In today’s dynamic development landscape, where safeguarding sensitive information is paramount, AWS CodeBuild stands out as a reliable solution for building and deploying applications. Elevating your security game becomes seamless with AWS Secrets Manager integration. Let’s embark on a journey to fortify your AWS CodeBuild pipeline by effortlessly managing secrets with AWS Secrets Manager.

Understanding the Power of AWS Secrets Manager

AWS Secrets Manager is your go-to ally for centralizing and securing crucial information like API keys and database credentials. With automatic rotation and straightforward integration, it simplifies the entire secrets lifecycle management process. For more details: AWS Secret Manager

Why This Matters:

  1. Centralized Security Hub: Securely store and manage all your secrets in one centralized location.
  2. Automated Rotation: Effortlessly enhance security by automating the rotation of sensitive data.
  3. Seamless Integration: Integrate AWS Secrets Manager seamlessly into AWS CodeBuild for a cohesive and secure development pipeline.

Step-by-Step Guide for Seamless Integration:

Step 1: Create a Secret

Kickstart by logging into the AWS Management Console. Head to AWS Secrets Manager, initiating the creation of a secret – be it database credentials, API keys, or a custom key-value pair tailored to your build process needs.

Create Secret Manager

Step 2: Provide CodeBuild Access to Secrets

Transitioning to the next phase, enhance the security of your build process by updating the IAM role of your Build project. By incorporating the permission provided below, you guarantee that your AWS CodeBuild project possesses the essential authorizations to access the secret manager. If you require guidance on creating the CodeBuild project itself, refer to our detailed blog for assistance.

{
   "Version":"2012-10-17",
   "Statement":[
      {
         "Effect":"Allow",
         "Action":[
            "secretsmanager:GetSecretValue"
         ],
         "Resource":[
            "arn:aws:secretsmanager:us-east-1:123456789123:secret:test_api_key-*"
         ]
      }
   ]
}

Expert Tip: 

Substitute the Resource ARN in the policy with the format “arn:aws:secretsmanager:<AWS::Region>:<AWS::AccountID>:secret:<SecretName>-*“. The * is included at the end because, when creating the Secret Manager, AWS automatically appends a random string to the Resource ARN by default.
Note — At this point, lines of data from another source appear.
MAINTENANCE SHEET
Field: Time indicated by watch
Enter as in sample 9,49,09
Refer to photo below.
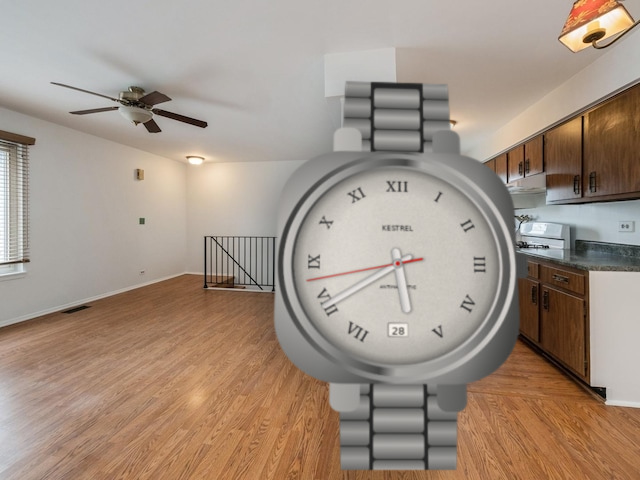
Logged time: 5,39,43
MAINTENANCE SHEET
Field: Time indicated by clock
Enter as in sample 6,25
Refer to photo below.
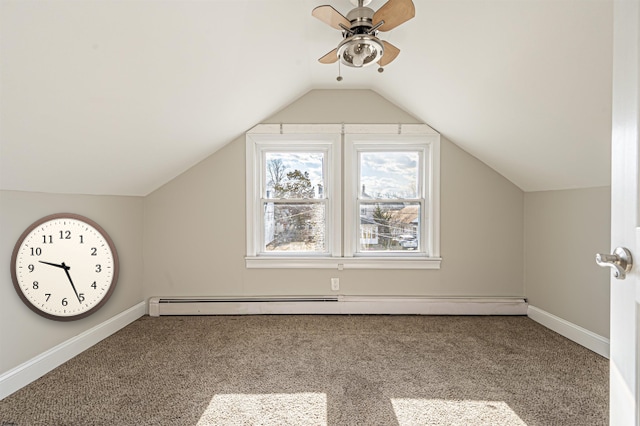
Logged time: 9,26
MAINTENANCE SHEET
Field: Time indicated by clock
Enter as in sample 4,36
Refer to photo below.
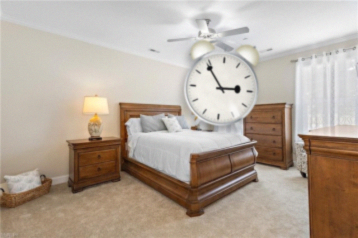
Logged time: 2,54
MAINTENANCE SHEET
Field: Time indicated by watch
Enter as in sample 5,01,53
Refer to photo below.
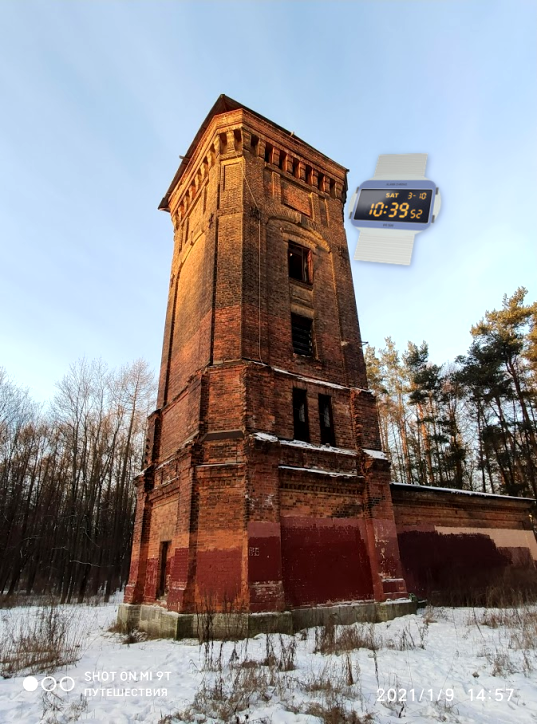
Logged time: 10,39,52
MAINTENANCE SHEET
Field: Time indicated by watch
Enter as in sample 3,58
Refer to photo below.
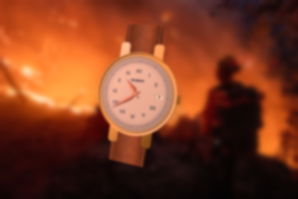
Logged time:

Step 3: Refine Build Specification

Enhance your build specification file (buildspec.yml) by incorporating logic for fetching and utilizing secrets. Two options are available:

Option 1 :

version: 0.2

env:
  secrets-manager:
    api_key: "test_api_key:api_key"
    # <Variable Name>: "<SecretName>:<SecretKey>:<Version(optiional)>"
    # You can add multiple variables if you are fetching multiple SecretKey.

phases:
  build:
    commands:
      - echo "API Key value is $api_key."

Pros:

  • No need for JQ library; simplifies JSON extraction.
  • Echo statements are restricted, enhancing security practices.

Cons:

  • Requires manual version updates for Secret Manager versioning.

Outcome :

Secured Output

Option 2 :

version: 0.2

phases:
  build:
    commands:
      - echo "Fetching secrets from AWS Secrets Manager"
      - |
        Secrets=$(aws secretsmanager get-secret-value --secret-id test_api_key --query SecretString --output text)
        export api_key_value=$(echo $Secrets | jq -r '.api_key')
      - echo "API Key value is $api_key_value."

Pros:

  • Utilizes AWS CLI for dynamic secret fetching.
  • Consistent retrieval of the latest version.

Cons:

  • Potential security risk with values being printed and stored in logs.

Outcome :

Secret Manager Output 2

Step 4: Embrace Automation

Utilize the automated rotation feature of AWS Secrets Manager to enhance security. Periodically refreshing secrets provides an additional layer of protection for your application. Enable secret rotation by choosing intervals (hours/days/weeks/months) and selecting the associated Lambda function. In case the Lambda function is not present, you can easily create a new one directly from the console.

Secret Manager Auto Rotation

Conclusion: Secure Building Made Simple

Incorporating AWS Secrets Manager into your AWS CodeBuild workflow is a proactive step toward enhancing the security of your applications. This approach not only fortifies your application against potential threats but also simplifies the management of credentials and confidential data during your build and deployment pipeline.

Security is a shared responsibility. By following these best practices, you not only strengthen your security posture but also build with confidence in AWS CodeBuild.